Samedi, à Attert, la ministre de la Culture Alda Greoli a signé la convention de labellisation «
Ma commune dit oui à la langue luwxembourgeoise » avec le député-bourgmestre Josy Arens.
Samedi, à Attert, la ministre de la Culture Alda Greoli a signé la convention de labellisation « Ma commune dit oui à la langue luwxembourgeoise » avec le député-bourgmestre Josy Arens. - J.-L. B.

Ce samedi, la ministre de la Culture Alda Greoli est venue signer la convention de labellisation « Ma commune dit Jo », promotionnant les langues endogènes au niveau de la Fédération Wallonie-Bruxelles. Le luxembourgeois est pour la première fois reconnu par une commune, se félicite le bourgmestre Josy Arens qui a rappelé que « lorsqu’il est entré à l’école primaire, il ne parlait pas un mot de français. La langue maternelle de la plupart des habitants de la commune était le francique mosellan, le luxembourgeois qui était… interdit à l’école. »

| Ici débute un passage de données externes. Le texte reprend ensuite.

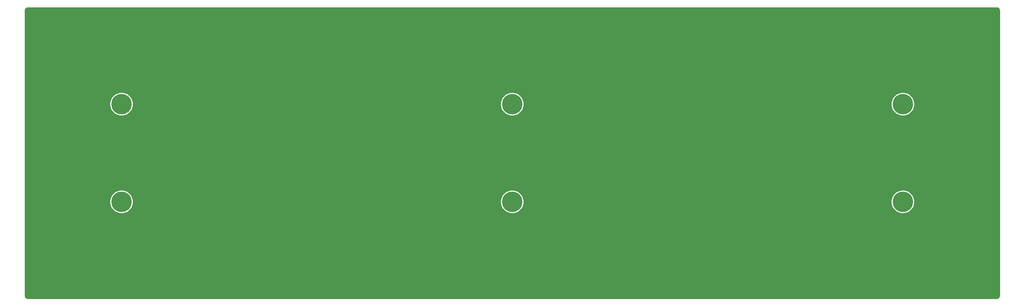
<source format=gbr>
G04 #@! TF.GenerationSoftware,KiCad,Pcbnew,(5.1.4)-1*
G04 #@! TF.CreationDate,2020-11-05T18:39:36-08:00*
G04 #@! TF.ProjectId,bottom,626f7474-6f6d-42e6-9b69-6361645f7063,rev?*
G04 #@! TF.SameCoordinates,Original*
G04 #@! TF.FileFunction,Copper,L2,Bot*
G04 #@! TF.FilePolarity,Positive*
%FSLAX46Y46*%
G04 Gerber Fmt 4.6, Leading zero omitted, Abs format (unit mm)*
G04 Created by KiCad (PCBNEW (5.1.4)-1) date 2020-11-05 18:39:36*
%MOMM*%
%LPD*%
G04 APERTURE LIST*
%ADD10C,0.500000*%
%ADD11C,4.000000*%
%ADD12C,0.254000*%
G04 APERTURE END LIST*
D10*
X33603750Y-50533750D03*
X31483750Y-50533750D03*
X31483750Y-52653750D03*
X33603750Y-52653750D03*
X32543750Y-50093750D03*
X32543750Y-53093750D03*
X31043750Y-51593750D03*
X34043750Y-51593750D03*
D11*
X32543750Y-51593750D03*
D10*
X109803750Y-50533750D03*
X107683750Y-50533750D03*
X107683750Y-52653750D03*
X109803750Y-52653750D03*
X108743750Y-50093750D03*
X108743750Y-53093750D03*
X107243750Y-51593750D03*
X110243750Y-51593750D03*
D11*
X108743750Y-51593750D03*
D10*
X186003750Y-50533750D03*
X183883750Y-50533750D03*
X183883750Y-52653750D03*
X186003750Y-52653750D03*
X184943750Y-50093750D03*
X184943750Y-53093750D03*
X183443750Y-51593750D03*
X186443750Y-51593750D03*
D11*
X184943750Y-51593750D03*
D10*
X33603750Y-31483750D03*
X31483750Y-31483750D03*
X31483750Y-33603750D03*
X33603750Y-33603750D03*
X32543750Y-31043750D03*
X32543750Y-34043750D03*
X31043750Y-32543750D03*
X34043750Y-32543750D03*
D11*
X32543750Y-32543750D03*
D10*
X186003750Y-31483750D03*
X183883750Y-31483750D03*
X183883750Y-33603750D03*
X186003750Y-33603750D03*
X184943750Y-31043750D03*
X184943750Y-34043750D03*
X183443750Y-32543750D03*
X186443750Y-32543750D03*
D11*
X184943750Y-32543750D03*
D10*
X109803750Y-31483750D03*
X107683750Y-31483750D03*
X107683750Y-33603750D03*
X109803750Y-33603750D03*
X108743750Y-31043750D03*
X108743750Y-34043750D03*
X107243750Y-32543750D03*
X110243750Y-32543750D03*
D11*
X108743750Y-32543750D03*
D12*
G36*
X203304993Y-13757253D02*
G01*
X203405982Y-13787743D01*
X203499129Y-13837270D01*
X203580886Y-13903949D01*
X203648128Y-13985231D01*
X203698306Y-14078034D01*
X203729502Y-14178812D01*
X203741751Y-14295352D01*
X203741750Y-69837678D01*
X203730247Y-69954992D01*
X203699757Y-70055981D01*
X203650228Y-70149131D01*
X203583551Y-70230886D01*
X203502269Y-70298128D01*
X203409466Y-70348306D01*
X203308692Y-70379501D01*
X203192158Y-70391750D01*
X14299822Y-70391750D01*
X14182508Y-70380247D01*
X14081519Y-70349757D01*
X13988369Y-70300228D01*
X13906614Y-70233551D01*
X13839372Y-70152269D01*
X13789194Y-70059466D01*
X13757999Y-69958692D01*
X13745750Y-69842158D01*
X13745750Y-51364561D01*
X30216750Y-51364561D01*
X30216750Y-51822939D01*
X30306176Y-52272511D01*
X30481590Y-52695998D01*
X30736251Y-53077126D01*
X31060374Y-53401249D01*
X31441502Y-53655910D01*
X31864989Y-53831324D01*
X32314561Y-53920750D01*
X32772939Y-53920750D01*
X33222511Y-53831324D01*
X33645998Y-53655910D01*
X34027126Y-53401249D01*
X34351249Y-53077126D01*
X34605910Y-52695998D01*
X34781324Y-52272511D01*
X34870750Y-51822939D01*
X34870750Y-51364561D01*
X106416750Y-51364561D01*
X106416750Y-51822939D01*
X106506176Y-52272511D01*
X106681590Y-52695998D01*
X106936251Y-53077126D01*
X107260374Y-53401249D01*
X107641502Y-53655910D01*
X108064989Y-53831324D01*
X108514561Y-53920750D01*
X108972939Y-53920750D01*
X109422511Y-53831324D01*
X109845998Y-53655910D01*
X110227126Y-53401249D01*
X110551249Y-53077126D01*
X110805910Y-52695998D01*
X110981324Y-52272511D01*
X111070750Y-51822939D01*
X111070750Y-51364561D01*
X182616750Y-51364561D01*
X182616750Y-51822939D01*
X182706176Y-52272511D01*
X182881590Y-52695998D01*
X183136251Y-53077126D01*
X183460374Y-53401249D01*
X183841502Y-53655910D01*
X184264989Y-53831324D01*
X184714561Y-53920750D01*
X185172939Y-53920750D01*
X185622511Y-53831324D01*
X186045998Y-53655910D01*
X186427126Y-53401249D01*
X186751249Y-53077126D01*
X187005910Y-52695998D01*
X187181324Y-52272511D01*
X187270750Y-51822939D01*
X187270750Y-51364561D01*
X187181324Y-50914989D01*
X187005910Y-50491502D01*
X186751249Y-50110374D01*
X186427126Y-49786251D01*
X186045998Y-49531590D01*
X185622511Y-49356176D01*
X185172939Y-49266750D01*
X184714561Y-49266750D01*
X184264989Y-49356176D01*
X183841502Y-49531590D01*
X183460374Y-49786251D01*
X183136251Y-50110374D01*
X182881590Y-50491502D01*
X182706176Y-50914989D01*
X182616750Y-51364561D01*
X111070750Y-51364561D01*
X110981324Y-50914989D01*
X110805910Y-50491502D01*
X110551249Y-50110374D01*
X110227126Y-49786251D01*
X109845998Y-49531590D01*
X109422511Y-49356176D01*
X108972939Y-49266750D01*
X108514561Y-49266750D01*
X108064989Y-49356176D01*
X107641502Y-49531590D01*
X107260374Y-49786251D01*
X106936251Y-50110374D01*
X106681590Y-50491502D01*
X106506176Y-50914989D01*
X106416750Y-51364561D01*
X34870750Y-51364561D01*
X34781324Y-50914989D01*
X34605910Y-50491502D01*
X34351249Y-50110374D01*
X34027126Y-49786251D01*
X33645998Y-49531590D01*
X33222511Y-49356176D01*
X32772939Y-49266750D01*
X32314561Y-49266750D01*
X31864989Y-49356176D01*
X31441502Y-49531590D01*
X31060374Y-49786251D01*
X30736251Y-50110374D01*
X30481590Y-50491502D01*
X30306176Y-50914989D01*
X30216750Y-51364561D01*
X13745750Y-51364561D01*
X13745750Y-32314561D01*
X30216750Y-32314561D01*
X30216750Y-32772939D01*
X30306176Y-33222511D01*
X30481590Y-33645998D01*
X30736251Y-34027126D01*
X31060374Y-34351249D01*
X31441502Y-34605910D01*
X31864989Y-34781324D01*
X32314561Y-34870750D01*
X32772939Y-34870750D01*
X33222511Y-34781324D01*
X33645998Y-34605910D01*
X34027126Y-34351249D01*
X34351249Y-34027126D01*
X34605910Y-33645998D01*
X34781324Y-33222511D01*
X34870750Y-32772939D01*
X34870750Y-32314561D01*
X106416750Y-32314561D01*
X106416750Y-32772939D01*
X106506176Y-33222511D01*
X106681590Y-33645998D01*
X106936251Y-34027126D01*
X107260374Y-34351249D01*
X107641502Y-34605910D01*
X108064989Y-34781324D01*
X108514561Y-34870750D01*
X108972939Y-34870750D01*
X109422511Y-34781324D01*
X109845998Y-34605910D01*
X110227126Y-34351249D01*
X110551249Y-34027126D01*
X110805910Y-33645998D01*
X110981324Y-33222511D01*
X111070750Y-32772939D01*
X111070750Y-32314561D01*
X182616750Y-32314561D01*
X182616750Y-32772939D01*
X182706176Y-33222511D01*
X182881590Y-33645998D01*
X183136251Y-34027126D01*
X183460374Y-34351249D01*
X183841502Y-34605910D01*
X184264989Y-34781324D01*
X184714561Y-34870750D01*
X185172939Y-34870750D01*
X185622511Y-34781324D01*
X186045998Y-34605910D01*
X186427126Y-34351249D01*
X186751249Y-34027126D01*
X187005910Y-33645998D01*
X187181324Y-33222511D01*
X187270750Y-32772939D01*
X187270750Y-32314561D01*
X187181324Y-31864989D01*
X187005910Y-31441502D01*
X186751249Y-31060374D01*
X186427126Y-30736251D01*
X186045998Y-30481590D01*
X185622511Y-30306176D01*
X185172939Y-30216750D01*
X184714561Y-30216750D01*
X184264989Y-30306176D01*
X183841502Y-30481590D01*
X183460374Y-30736251D01*
X183136251Y-31060374D01*
X182881590Y-31441502D01*
X182706176Y-31864989D01*
X182616750Y-32314561D01*
X111070750Y-32314561D01*
X110981324Y-31864989D01*
X110805910Y-31441502D01*
X110551249Y-31060374D01*
X110227126Y-30736251D01*
X109845998Y-30481590D01*
X109422511Y-30306176D01*
X108972939Y-30216750D01*
X108514561Y-30216750D01*
X108064989Y-30306176D01*
X107641502Y-30481590D01*
X107260374Y-30736251D01*
X106936251Y-31060374D01*
X106681590Y-31441502D01*
X106506176Y-31864989D01*
X106416750Y-32314561D01*
X34870750Y-32314561D01*
X34781324Y-31864989D01*
X34605910Y-31441502D01*
X34351249Y-31060374D01*
X34027126Y-30736251D01*
X33645998Y-30481590D01*
X33222511Y-30306176D01*
X32772939Y-30216750D01*
X32314561Y-30216750D01*
X31864989Y-30306176D01*
X31441502Y-30481590D01*
X31060374Y-30736251D01*
X30736251Y-31060374D01*
X30481590Y-31441502D01*
X30306176Y-31864989D01*
X30216750Y-32314561D01*
X13745750Y-32314561D01*
X13745750Y-14299822D01*
X13757253Y-14182507D01*
X13787743Y-14081518D01*
X13837270Y-13988371D01*
X13903949Y-13906614D01*
X13985231Y-13839372D01*
X14078034Y-13789194D01*
X14178812Y-13757998D01*
X14295342Y-13745750D01*
X203187678Y-13745750D01*
X203304993Y-13757253D01*
X203304993Y-13757253D01*
G37*
X203304993Y-13757253D02*
X203405982Y-13787743D01*
X203499129Y-13837270D01*
X203580886Y-13903949D01*
X203648128Y-13985231D01*
X203698306Y-14078034D01*
X203729502Y-14178812D01*
X203741751Y-14295352D01*
X203741750Y-69837678D01*
X203730247Y-69954992D01*
X203699757Y-70055981D01*
X203650228Y-70149131D01*
X203583551Y-70230886D01*
X203502269Y-70298128D01*
X203409466Y-70348306D01*
X203308692Y-70379501D01*
X203192158Y-70391750D01*
X14299822Y-70391750D01*
X14182508Y-70380247D01*
X14081519Y-70349757D01*
X13988369Y-70300228D01*
X13906614Y-70233551D01*
X13839372Y-70152269D01*
X13789194Y-70059466D01*
X13757999Y-69958692D01*
X13745750Y-69842158D01*
X13745750Y-51364561D01*
X30216750Y-51364561D01*
X30216750Y-51822939D01*
X30306176Y-52272511D01*
X30481590Y-52695998D01*
X30736251Y-53077126D01*
X31060374Y-53401249D01*
X31441502Y-53655910D01*
X31864989Y-53831324D01*
X32314561Y-53920750D01*
X32772939Y-53920750D01*
X33222511Y-53831324D01*
X33645998Y-53655910D01*
X34027126Y-53401249D01*
X34351249Y-53077126D01*
X34605910Y-52695998D01*
X34781324Y-52272511D01*
X34870750Y-51822939D01*
X34870750Y-51364561D01*
X106416750Y-51364561D01*
X106416750Y-51822939D01*
X106506176Y-52272511D01*
X106681590Y-52695998D01*
X106936251Y-53077126D01*
X107260374Y-53401249D01*
X107641502Y-53655910D01*
X108064989Y-53831324D01*
X108514561Y-53920750D01*
X108972939Y-53920750D01*
X109422511Y-53831324D01*
X109845998Y-53655910D01*
X110227126Y-53401249D01*
X110551249Y-53077126D01*
X110805910Y-52695998D01*
X110981324Y-52272511D01*
X111070750Y-51822939D01*
X111070750Y-51364561D01*
X182616750Y-51364561D01*
X182616750Y-51822939D01*
X182706176Y-52272511D01*
X182881590Y-52695998D01*
X183136251Y-53077126D01*
X183460374Y-53401249D01*
X183841502Y-53655910D01*
X184264989Y-53831324D01*
X184714561Y-53920750D01*
X185172939Y-53920750D01*
X185622511Y-53831324D01*
X186045998Y-53655910D01*
X186427126Y-53401249D01*
X186751249Y-53077126D01*
X187005910Y-52695998D01*
X187181324Y-52272511D01*
X187270750Y-51822939D01*
X187270750Y-51364561D01*
X187181324Y-50914989D01*
X187005910Y-50491502D01*
X186751249Y-50110374D01*
X186427126Y-49786251D01*
X186045998Y-49531590D01*
X185622511Y-49356176D01*
X185172939Y-49266750D01*
X184714561Y-49266750D01*
X184264989Y-49356176D01*
X183841502Y-49531590D01*
X183460374Y-49786251D01*
X183136251Y-50110374D01*
X182881590Y-50491502D01*
X182706176Y-50914989D01*
X182616750Y-51364561D01*
X111070750Y-51364561D01*
X110981324Y-50914989D01*
X110805910Y-50491502D01*
X110551249Y-50110374D01*
X110227126Y-49786251D01*
X109845998Y-49531590D01*
X109422511Y-49356176D01*
X108972939Y-49266750D01*
X108514561Y-49266750D01*
X108064989Y-49356176D01*
X107641502Y-49531590D01*
X107260374Y-49786251D01*
X106936251Y-50110374D01*
X106681590Y-50491502D01*
X106506176Y-50914989D01*
X106416750Y-51364561D01*
X34870750Y-51364561D01*
X34781324Y-50914989D01*
X34605910Y-50491502D01*
X34351249Y-50110374D01*
X34027126Y-49786251D01*
X33645998Y-49531590D01*
X33222511Y-49356176D01*
X32772939Y-49266750D01*
X32314561Y-49266750D01*
X31864989Y-49356176D01*
X31441502Y-49531590D01*
X31060374Y-49786251D01*
X30736251Y-50110374D01*
X30481590Y-50491502D01*
X30306176Y-50914989D01*
X30216750Y-51364561D01*
X13745750Y-51364561D01*
X13745750Y-32314561D01*
X30216750Y-32314561D01*
X30216750Y-32772939D01*
X30306176Y-33222511D01*
X30481590Y-33645998D01*
X30736251Y-34027126D01*
X31060374Y-34351249D01*
X31441502Y-34605910D01*
X31864989Y-34781324D01*
X32314561Y-34870750D01*
X32772939Y-34870750D01*
X33222511Y-34781324D01*
X33645998Y-34605910D01*
X34027126Y-34351249D01*
X34351249Y-34027126D01*
X34605910Y-33645998D01*
X34781324Y-33222511D01*
X34870750Y-32772939D01*
X34870750Y-32314561D01*
X106416750Y-32314561D01*
X106416750Y-32772939D01*
X106506176Y-33222511D01*
X106681590Y-33645998D01*
X106936251Y-34027126D01*
X107260374Y-34351249D01*
X107641502Y-34605910D01*
X108064989Y-34781324D01*
X108514561Y-34870750D01*
X108972939Y-34870750D01*
X109422511Y-34781324D01*
X109845998Y-34605910D01*
X110227126Y-34351249D01*
X110551249Y-34027126D01*
X110805910Y-33645998D01*
X110981324Y-33222511D01*
X111070750Y-32772939D01*
X111070750Y-32314561D01*
X182616750Y-32314561D01*
X182616750Y-32772939D01*
X182706176Y-33222511D01*
X182881590Y-33645998D01*
X183136251Y-34027126D01*
X183460374Y-34351249D01*
X183841502Y-34605910D01*
X184264989Y-34781324D01*
X184714561Y-34870750D01*
X185172939Y-34870750D01*
X185622511Y-34781324D01*
X186045998Y-34605910D01*
X186427126Y-34351249D01*
X186751249Y-34027126D01*
X187005910Y-33645998D01*
X187181324Y-33222511D01*
X187270750Y-32772939D01*
X187270750Y-32314561D01*
X187181324Y-31864989D01*
X187005910Y-31441502D01*
X186751249Y-31060374D01*
X186427126Y-30736251D01*
X186045998Y-30481590D01*
X185622511Y-30306176D01*
X185172939Y-30216750D01*
X184714561Y-30216750D01*
X184264989Y-30306176D01*
X183841502Y-30481590D01*
X183460374Y-30736251D01*
X183136251Y-31060374D01*
X182881590Y-31441502D01*
X182706176Y-31864989D01*
X182616750Y-32314561D01*
X111070750Y-32314561D01*
X110981324Y-31864989D01*
X110805910Y-31441502D01*
X110551249Y-31060374D01*
X110227126Y-30736251D01*
X109845998Y-30481590D01*
X109422511Y-30306176D01*
X108972939Y-30216750D01*
X108514561Y-30216750D01*
X108064989Y-30306176D01*
X107641502Y-30481590D01*
X107260374Y-30736251D01*
X106936251Y-31060374D01*
X106681590Y-31441502D01*
X106506176Y-31864989D01*
X106416750Y-32314561D01*
X34870750Y-32314561D01*
X34781324Y-31864989D01*
X34605910Y-31441502D01*
X34351249Y-31060374D01*
X34027126Y-30736251D01*
X33645998Y-30481590D01*
X33222511Y-30306176D01*
X32772939Y-30216750D01*
X32314561Y-30216750D01*
X31864989Y-30306176D01*
X31441502Y-30481590D01*
X31060374Y-30736251D01*
X30736251Y-31060374D01*
X30481590Y-31441502D01*
X30306176Y-31864989D01*
X30216750Y-32314561D01*
X13745750Y-32314561D01*
X13745750Y-14299822D01*
X13757253Y-14182507D01*
X13787743Y-14081518D01*
X13837270Y-13988371D01*
X13903949Y-13906614D01*
X13985231Y-13839372D01*
X14078034Y-13789194D01*
X14178812Y-13757998D01*
X14295342Y-13745750D01*
X203187678Y-13745750D01*
X203304993Y-13757253D01*
M02*

</source>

Plus tard, en 1995, Josy Arens a voulu introduire l’usage d’une seconde langue dans les écoles de la commune mais on était dans l’illégalité. Ensuite, on est passé dans la clandestinité, ce qui permettait quand même à la Communauté française de payer les enseignants, avant que les choses soient éclaircies par l’administration.